(Beginning of PROVIDED MATERIAL)

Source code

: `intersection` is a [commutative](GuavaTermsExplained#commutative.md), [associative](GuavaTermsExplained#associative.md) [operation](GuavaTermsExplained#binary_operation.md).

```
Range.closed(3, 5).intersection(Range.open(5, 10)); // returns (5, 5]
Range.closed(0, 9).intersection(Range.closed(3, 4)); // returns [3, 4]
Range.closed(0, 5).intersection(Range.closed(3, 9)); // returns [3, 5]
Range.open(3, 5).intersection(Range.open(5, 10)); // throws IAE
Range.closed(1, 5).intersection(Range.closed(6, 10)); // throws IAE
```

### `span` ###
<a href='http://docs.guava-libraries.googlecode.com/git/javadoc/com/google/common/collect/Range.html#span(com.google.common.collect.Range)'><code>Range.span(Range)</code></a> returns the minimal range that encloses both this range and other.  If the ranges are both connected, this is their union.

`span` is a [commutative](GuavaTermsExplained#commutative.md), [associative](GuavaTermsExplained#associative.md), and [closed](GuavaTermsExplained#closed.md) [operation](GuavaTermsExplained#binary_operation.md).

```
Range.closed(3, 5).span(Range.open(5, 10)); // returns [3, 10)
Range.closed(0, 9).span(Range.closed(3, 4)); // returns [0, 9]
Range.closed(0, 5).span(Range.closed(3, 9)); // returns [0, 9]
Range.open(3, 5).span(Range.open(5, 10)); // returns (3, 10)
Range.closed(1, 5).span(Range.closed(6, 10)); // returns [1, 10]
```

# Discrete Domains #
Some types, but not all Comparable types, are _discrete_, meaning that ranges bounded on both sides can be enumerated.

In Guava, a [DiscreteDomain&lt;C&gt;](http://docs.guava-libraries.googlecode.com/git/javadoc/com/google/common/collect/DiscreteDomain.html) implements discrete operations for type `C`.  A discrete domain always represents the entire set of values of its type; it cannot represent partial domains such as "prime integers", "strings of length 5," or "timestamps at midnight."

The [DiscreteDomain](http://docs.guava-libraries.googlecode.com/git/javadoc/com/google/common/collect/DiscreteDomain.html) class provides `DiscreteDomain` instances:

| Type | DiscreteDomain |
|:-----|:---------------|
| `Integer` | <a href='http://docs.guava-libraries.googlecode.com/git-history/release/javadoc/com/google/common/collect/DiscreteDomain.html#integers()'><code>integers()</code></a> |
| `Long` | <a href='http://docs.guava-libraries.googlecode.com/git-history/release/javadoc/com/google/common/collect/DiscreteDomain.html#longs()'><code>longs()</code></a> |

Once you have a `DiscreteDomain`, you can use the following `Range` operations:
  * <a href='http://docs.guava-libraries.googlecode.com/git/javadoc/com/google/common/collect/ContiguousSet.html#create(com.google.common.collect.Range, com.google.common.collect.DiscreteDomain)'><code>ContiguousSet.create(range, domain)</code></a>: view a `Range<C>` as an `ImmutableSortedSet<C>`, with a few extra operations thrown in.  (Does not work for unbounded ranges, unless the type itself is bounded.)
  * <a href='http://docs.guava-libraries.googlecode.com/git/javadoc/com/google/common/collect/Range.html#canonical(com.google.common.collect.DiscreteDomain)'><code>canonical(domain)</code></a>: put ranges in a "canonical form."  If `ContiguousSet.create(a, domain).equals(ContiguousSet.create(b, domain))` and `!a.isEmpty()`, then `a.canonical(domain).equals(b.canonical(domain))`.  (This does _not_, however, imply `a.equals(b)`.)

(End of PROVIDED MATERIAL)

WORK INSTRUCTIONS |
Could you filter the material above and copy each line that holds the word "history"?

REPLY |
| `Integer` | <a href='http://docs.guava-libraries.googlecode.com/git-history/release/javadoc/com/google/common/collect/DiscreteDomain.html#integers()'><code>integers()</code></a> |
| `Long` | <a href='http://docs.guava-libraries.googlecode.com/git-history/release/javadoc/com/google/common/collect/DiscreteDomain.html#longs()'><code>longs()</code></a> |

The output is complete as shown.